Labor was having a fairly good day yesterday until David Feeney forgot how many houses he owned.
Truth be told, Labor’s shadow spokesman for Justice wasn’t simply guilty of a momentary lapse of memory. He had forgotten he owned a $2.3 million home for almost three years. His parliamentary register of interests first lodged three months after the election in 2013 and updated twice since failed to include the $2.3 million in Northcote.
Feeney listed his residential home in East Melbourne and an investment property in Melbourne’s inner west.
So a career politician owns not two but three homes. Nice work if you can get it.
It is not the hypocrisy or the amnesia that is the concern here. News of Feeney’s purchase of the Northcote home was published in local newspapers. There is no scandal other than the calumny of an enduring stupidity.
Students of dumb politics would no doubt recall Feeney as one of the conspirators that saw Kevin Rudd being booted out of the Lodge on June 24, 2010. Indeed it was Feeney and his colleague Mark Arbib who convinced Julia Gillard to challenge Rudd and thus consigned not one but two Labor Prime Ministers to the dustbin in one fell swoop.
Arbib scuttled out of politics in 2012. With Labor’s vote tanking in Victoria — something that Feeney was indirectly responsible for — Feeney would not have been re-elected to the Senate so he was parachuted into Batman prior to the 2013 election.
Batman, which runs through Melbourne’s northern suburbs, was previously held by Labor luminaries Brian Howe and Martin Ferguson. I knew Howe’s predecessor, Horrie Garrick well and while he might have been a fairly undistinguished MHR, I’m sure Horrie, a former Collingwood mayor, would not have forgotten how many houses he owned. The answer, by the way, was one.
Batman was once considered the safest seat in the country. Labor routinely held it by margins upwards of 30 per cent.
Labor in Batman has been under attack from the Greens and Feeney’s stupidity puts the seat further at risk.
The Greens themselves are a risk to national security. Greens leader Senator Di Natale made that clear yesterday when singing to the choir of anti-American sentiment which runs deep in Australia, especially among younger voters.
I’ve often said these people need their heads banged together before being given a brief but comprehensive history lesson on the Battle of the Coral Sea and the Battle of Guadalcanal where US Navy and US Marines turned the tide of the Pacific War.
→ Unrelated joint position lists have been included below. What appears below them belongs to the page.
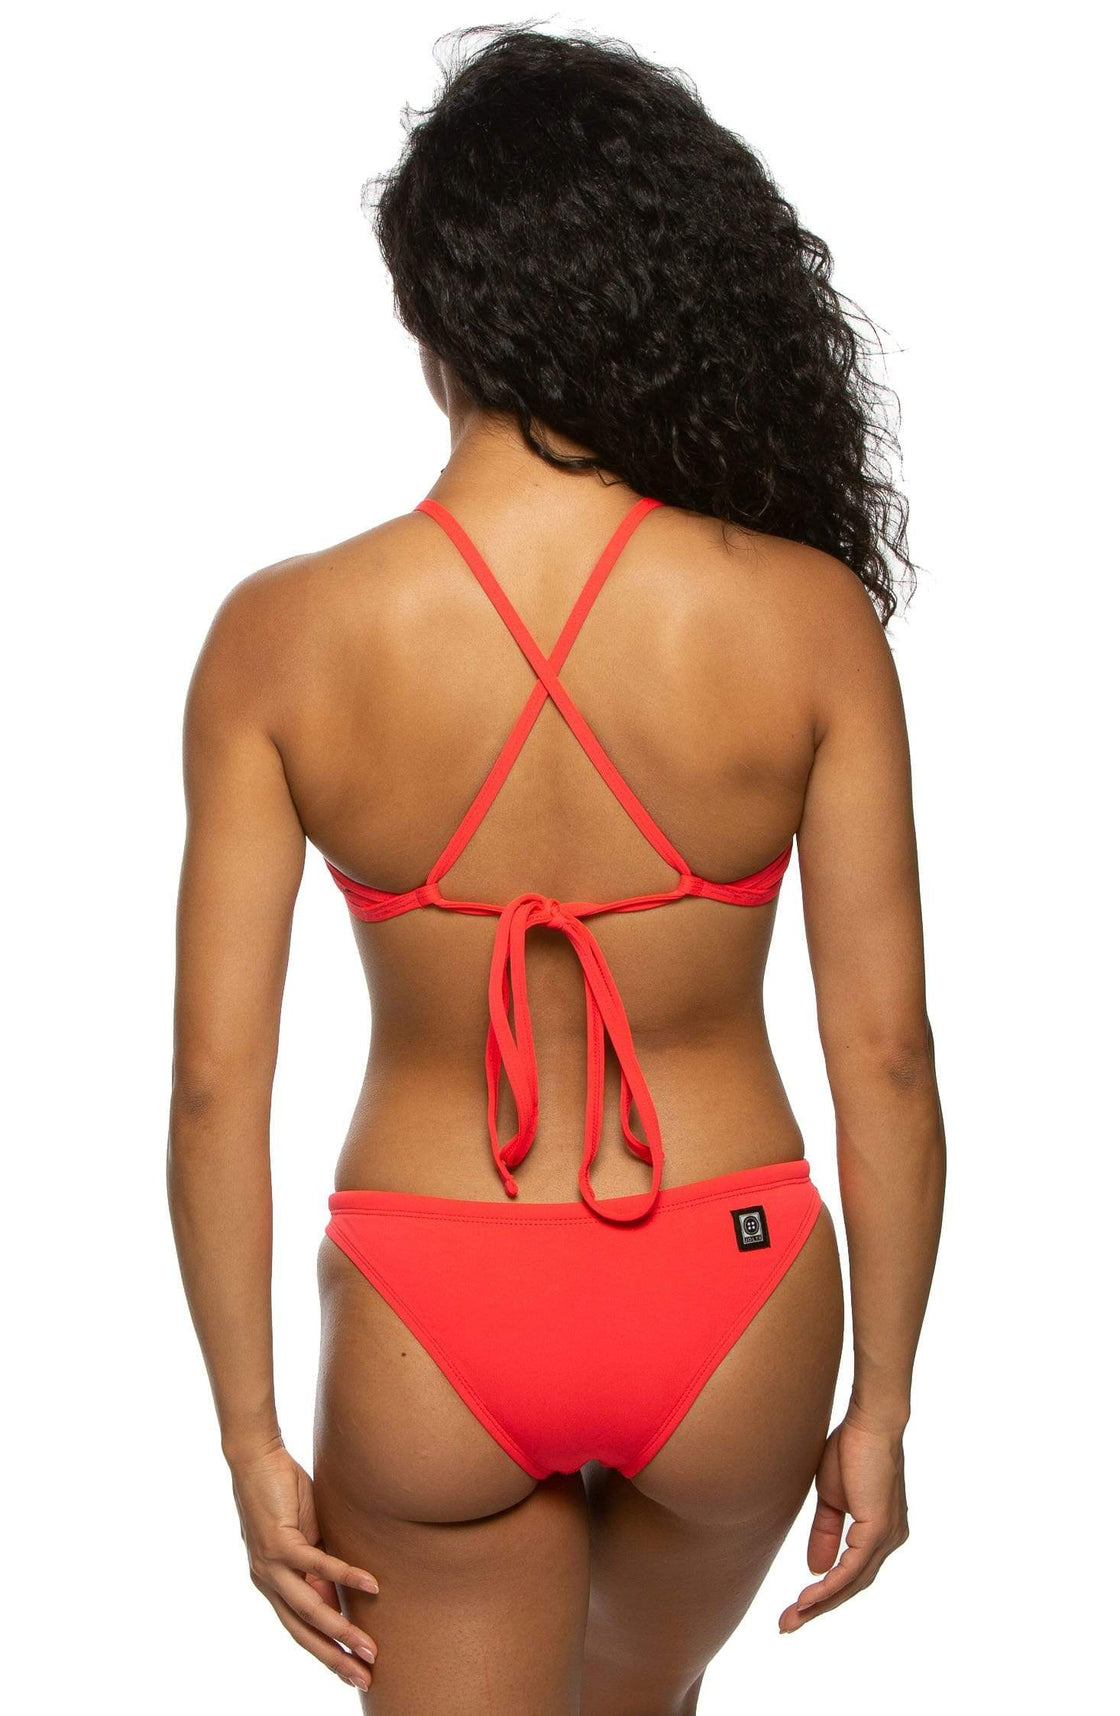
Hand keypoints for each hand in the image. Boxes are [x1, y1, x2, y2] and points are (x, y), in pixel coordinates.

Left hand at [228, 1439, 379, 1690]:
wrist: (256, 1459)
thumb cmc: (282, 1494)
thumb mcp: (306, 1537)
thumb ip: (318, 1567)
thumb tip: (341, 1596)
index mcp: (274, 1584)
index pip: (303, 1629)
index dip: (328, 1652)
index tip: (354, 1672)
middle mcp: (268, 1582)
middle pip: (303, 1631)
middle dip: (335, 1658)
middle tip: (364, 1678)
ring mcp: (270, 1564)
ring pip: (309, 1609)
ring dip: (341, 1630)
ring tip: (369, 1647)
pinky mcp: (278, 1542)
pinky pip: (316, 1564)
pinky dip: (344, 1576)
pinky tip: (370, 1584)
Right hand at [778, 1409, 908, 1632]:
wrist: (869, 1422)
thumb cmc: (852, 1450)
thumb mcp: (831, 1498)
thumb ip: (825, 1533)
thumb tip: (816, 1568)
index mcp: (879, 1533)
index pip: (851, 1573)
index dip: (823, 1593)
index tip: (794, 1608)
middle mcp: (889, 1541)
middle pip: (852, 1586)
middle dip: (818, 1608)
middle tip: (787, 1624)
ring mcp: (887, 1538)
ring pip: (852, 1583)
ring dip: (820, 1603)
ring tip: (792, 1617)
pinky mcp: (879, 1530)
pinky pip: (852, 1568)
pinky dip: (829, 1585)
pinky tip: (809, 1596)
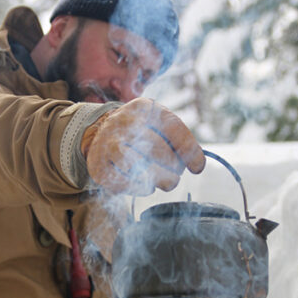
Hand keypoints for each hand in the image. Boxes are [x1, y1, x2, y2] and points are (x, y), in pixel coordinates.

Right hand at [81, 98, 204, 194]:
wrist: (99, 133)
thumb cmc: (139, 130)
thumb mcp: (159, 123)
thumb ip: (180, 139)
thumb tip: (198, 167)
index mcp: (143, 108)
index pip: (173, 128)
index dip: (188, 150)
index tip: (198, 168)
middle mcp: (123, 123)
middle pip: (159, 153)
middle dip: (173, 170)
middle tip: (174, 176)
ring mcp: (107, 145)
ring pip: (142, 170)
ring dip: (159, 180)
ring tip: (161, 180)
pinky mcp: (99, 167)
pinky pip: (127, 185)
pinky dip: (142, 188)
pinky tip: (144, 183)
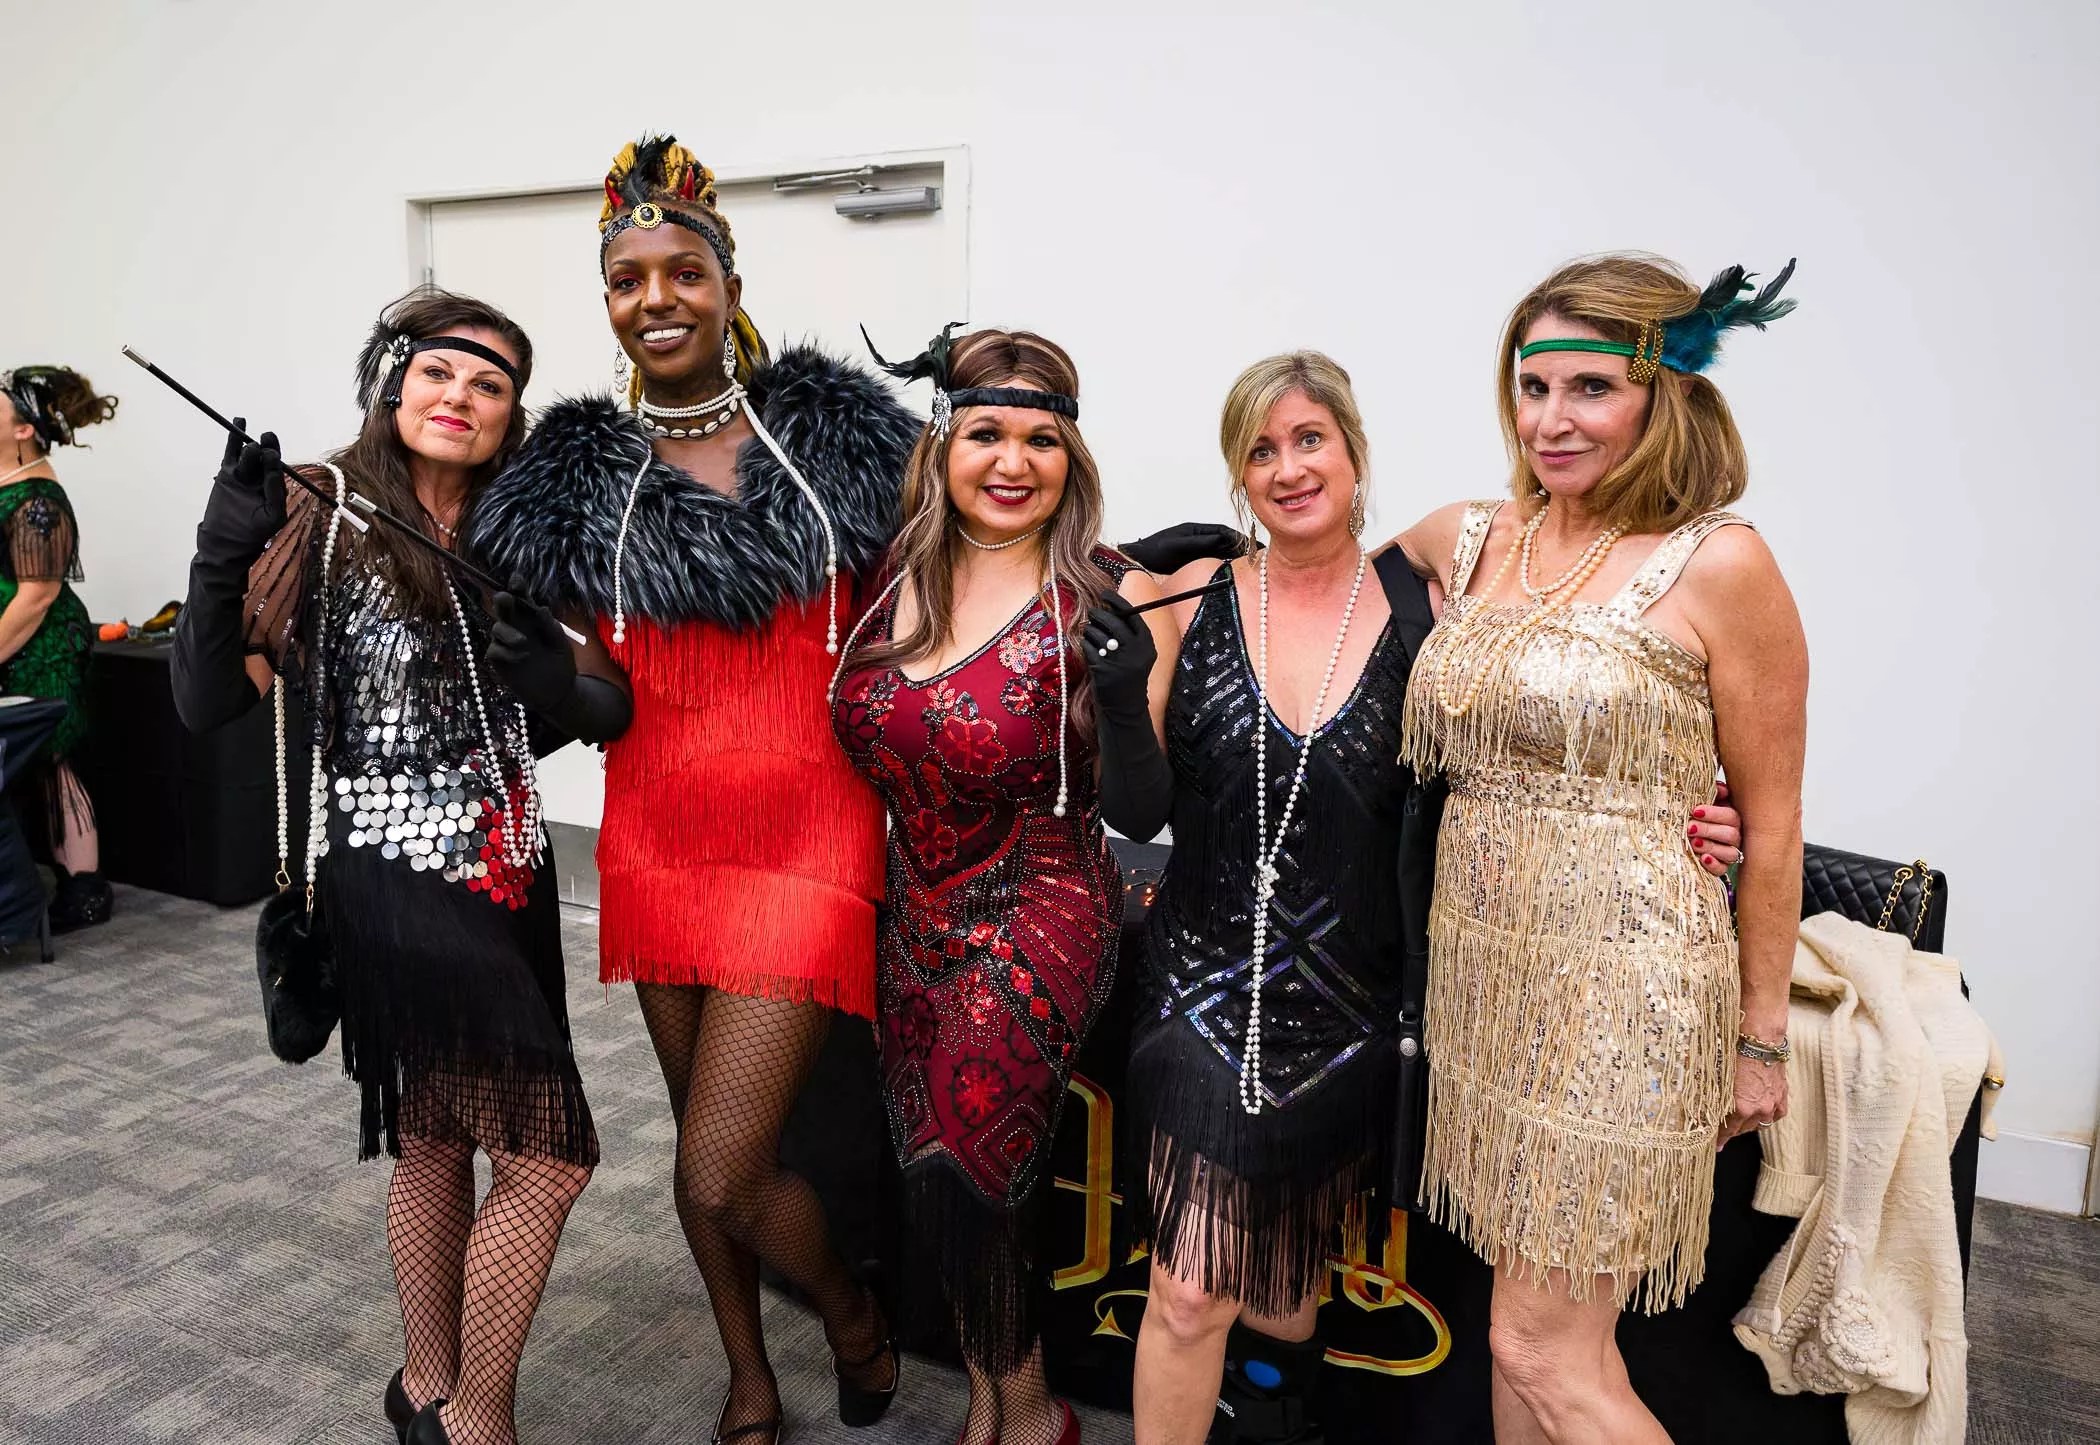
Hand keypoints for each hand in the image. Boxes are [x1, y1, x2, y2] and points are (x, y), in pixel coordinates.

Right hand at [196, 419, 287, 567]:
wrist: (225, 543)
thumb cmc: (253, 534)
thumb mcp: (272, 516)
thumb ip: (275, 493)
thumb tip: (275, 471)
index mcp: (276, 488)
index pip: (278, 467)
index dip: (276, 457)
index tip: (271, 452)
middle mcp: (261, 479)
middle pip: (265, 456)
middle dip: (268, 447)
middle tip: (266, 437)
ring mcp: (244, 475)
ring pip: (249, 453)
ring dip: (251, 444)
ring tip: (252, 445)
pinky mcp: (228, 474)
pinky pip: (232, 453)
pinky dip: (234, 438)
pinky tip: (238, 421)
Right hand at [486, 577, 576, 712]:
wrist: (557, 692)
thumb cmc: (560, 663)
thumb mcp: (561, 645)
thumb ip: (552, 627)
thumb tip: (541, 608)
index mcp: (533, 618)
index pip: (522, 598)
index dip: (518, 587)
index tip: (517, 580)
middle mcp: (517, 626)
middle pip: (504, 608)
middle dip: (502, 600)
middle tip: (506, 598)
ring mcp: (505, 642)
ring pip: (497, 628)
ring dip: (508, 632)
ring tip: (523, 643)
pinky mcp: (499, 659)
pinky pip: (495, 650)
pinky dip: (507, 652)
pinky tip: (522, 658)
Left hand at [1081, 592, 1156, 709]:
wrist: (1126, 705)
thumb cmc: (1130, 674)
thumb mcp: (1140, 654)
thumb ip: (1130, 634)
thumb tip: (1111, 608)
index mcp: (1147, 645)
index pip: (1132, 615)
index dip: (1117, 602)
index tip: (1106, 594)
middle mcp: (1135, 652)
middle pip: (1114, 622)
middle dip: (1099, 613)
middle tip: (1092, 611)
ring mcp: (1119, 661)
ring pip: (1098, 634)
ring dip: (1090, 629)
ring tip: (1090, 631)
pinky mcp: (1103, 670)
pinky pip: (1088, 648)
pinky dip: (1085, 644)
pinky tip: (1086, 645)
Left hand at [1118, 521, 1244, 574]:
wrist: (1141, 559)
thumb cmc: (1155, 551)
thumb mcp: (1178, 546)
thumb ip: (1199, 542)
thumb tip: (1221, 539)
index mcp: (1196, 531)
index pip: (1223, 532)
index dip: (1239, 538)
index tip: (1252, 543)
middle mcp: (1199, 538)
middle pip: (1225, 540)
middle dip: (1242, 545)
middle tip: (1259, 552)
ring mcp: (1198, 548)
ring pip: (1222, 549)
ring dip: (1236, 554)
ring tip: (1252, 561)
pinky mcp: (1195, 558)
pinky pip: (1215, 557)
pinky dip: (1226, 561)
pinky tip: (1234, 569)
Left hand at [1687, 778, 1742, 876]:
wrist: (1685, 836)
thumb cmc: (1696, 817)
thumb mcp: (1703, 802)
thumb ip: (1712, 794)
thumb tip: (1719, 788)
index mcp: (1732, 818)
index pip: (1731, 816)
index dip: (1714, 813)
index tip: (1695, 811)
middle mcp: (1735, 836)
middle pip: (1731, 834)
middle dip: (1709, 830)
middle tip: (1690, 827)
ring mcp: (1729, 853)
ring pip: (1730, 853)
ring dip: (1710, 846)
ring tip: (1693, 842)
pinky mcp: (1720, 868)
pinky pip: (1722, 869)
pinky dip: (1713, 865)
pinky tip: (1703, 858)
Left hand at [1720, 1047, 1788, 1147]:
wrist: (1759, 1039)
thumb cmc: (1735, 1053)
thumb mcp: (1718, 1077)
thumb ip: (1714, 1097)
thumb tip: (1701, 1105)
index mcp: (1741, 1107)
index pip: (1727, 1131)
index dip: (1720, 1139)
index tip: (1715, 1145)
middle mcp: (1759, 1109)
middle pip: (1742, 1129)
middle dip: (1732, 1130)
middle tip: (1724, 1130)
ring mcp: (1772, 1104)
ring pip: (1760, 1124)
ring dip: (1749, 1124)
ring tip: (1740, 1121)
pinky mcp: (1782, 1096)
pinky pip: (1776, 1115)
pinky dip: (1768, 1116)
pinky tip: (1761, 1114)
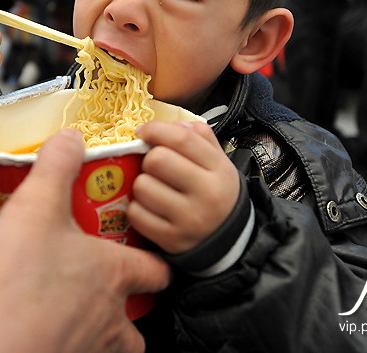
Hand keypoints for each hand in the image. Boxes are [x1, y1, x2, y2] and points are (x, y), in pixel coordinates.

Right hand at [0, 129, 170, 352]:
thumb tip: (72, 139)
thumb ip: (55, 168)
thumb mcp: (34, 209)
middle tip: (104, 289)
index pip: (156, 269)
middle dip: (128, 306)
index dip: (153, 260)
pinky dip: (72, 347)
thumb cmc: (15, 286)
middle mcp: (111, 318)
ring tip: (76, 314)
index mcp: (113, 273)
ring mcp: (91, 350)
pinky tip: (48, 332)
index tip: (143, 250)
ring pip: (116, 346)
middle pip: (139, 319)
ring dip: (103, 332)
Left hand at [129, 121, 239, 253]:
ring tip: (154, 188)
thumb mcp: (219, 163)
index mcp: (219, 170)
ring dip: (142, 184)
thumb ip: (199, 138)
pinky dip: (138, 208)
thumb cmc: (216, 194)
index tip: (144, 131)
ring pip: (142, 186)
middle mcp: (207, 194)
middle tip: (154, 166)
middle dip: (149, 159)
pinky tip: (151, 208)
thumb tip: (171, 125)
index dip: (155, 129)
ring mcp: (189, 219)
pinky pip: (137, 214)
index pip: (181, 138)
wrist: (229, 241)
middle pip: (157, 160)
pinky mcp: (171, 239)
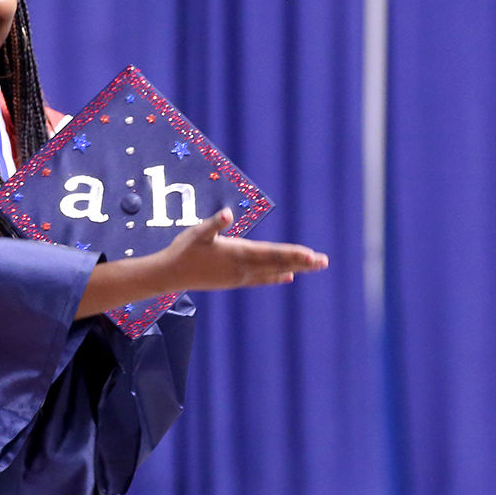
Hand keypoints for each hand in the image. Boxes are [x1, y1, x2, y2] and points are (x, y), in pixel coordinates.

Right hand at [160, 208, 327, 290]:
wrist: (171, 275)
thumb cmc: (184, 250)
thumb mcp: (197, 232)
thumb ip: (214, 223)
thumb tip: (226, 214)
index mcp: (238, 253)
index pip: (272, 253)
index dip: (292, 254)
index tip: (311, 255)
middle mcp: (243, 268)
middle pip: (278, 264)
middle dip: (302, 262)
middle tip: (324, 261)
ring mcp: (240, 276)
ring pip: (273, 272)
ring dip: (294, 268)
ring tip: (313, 267)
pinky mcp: (235, 281)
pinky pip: (262, 279)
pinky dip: (277, 277)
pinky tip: (288, 277)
Historians hotly argue about Imperial Japan’s designs on Australia. While a full scale invasion may never have been part of their plans, without the US, Australian cities and strategic ports on the eastern seaboard would have faced more attacks and more loss of life. That much is certain.
Di Natale described Australia as a sort of acquiescent partner blindly following the “horrific consequences of US foreign policy.” Predictably he made no mention of Chinese sabre-rattling in the South China Sea.
Under the Greens, the $50 billion purchase of a new fleet of 12 submarines, the purchase of the Joint Strike Fighters and a commitment to spend two per cent of GDP on defence spending into the future would all go.
In a nutshell these steps would reduce the ADF’s capacity to defend our borders and diminish its capacity to respond to hostility in the region.
Similarly, Di Natale’s pledge to create a foreign policy independent of ANZUS Treaty commitments if the Greens ever found themselves in government is akin to putting up a white flag at Cape York and asking whatever belligerent foreign powers that may exist at any time in the future to come in and help themselves.
The fundamental role of government is to defend the nation’s sovereignty. It is not a grab bag of feel good policy.
Of course, the Greens have no chance of forming government in their own right but the way things are shaping up, they may be major players if a hung parliament comes to reality on July 2.
The Coalition’s game in this election is to do two things that ironically are completely distinct — the first is to show Labor and the Greens are cut from the same political cloth while needling away at the policy differences of the two parties.
We never get to hear the repudiation of the Greens on national security grounds. We could argue for days on end about the Greens’ social policies, some of which I regard as sensible (some being the operative word) but these issues are of little moment or significance in the big scheme of things.
Australia’s security in the 21st Century is the primary function of government.
David Feeney’s $2.3 million forgetfulness may be just the thing to put the Greens over the line in what was the former Labor heartland of Batman. The real cost of his stupidity however comes at legitimising the Greens’ most dangerous idea, that national security is a political plaything.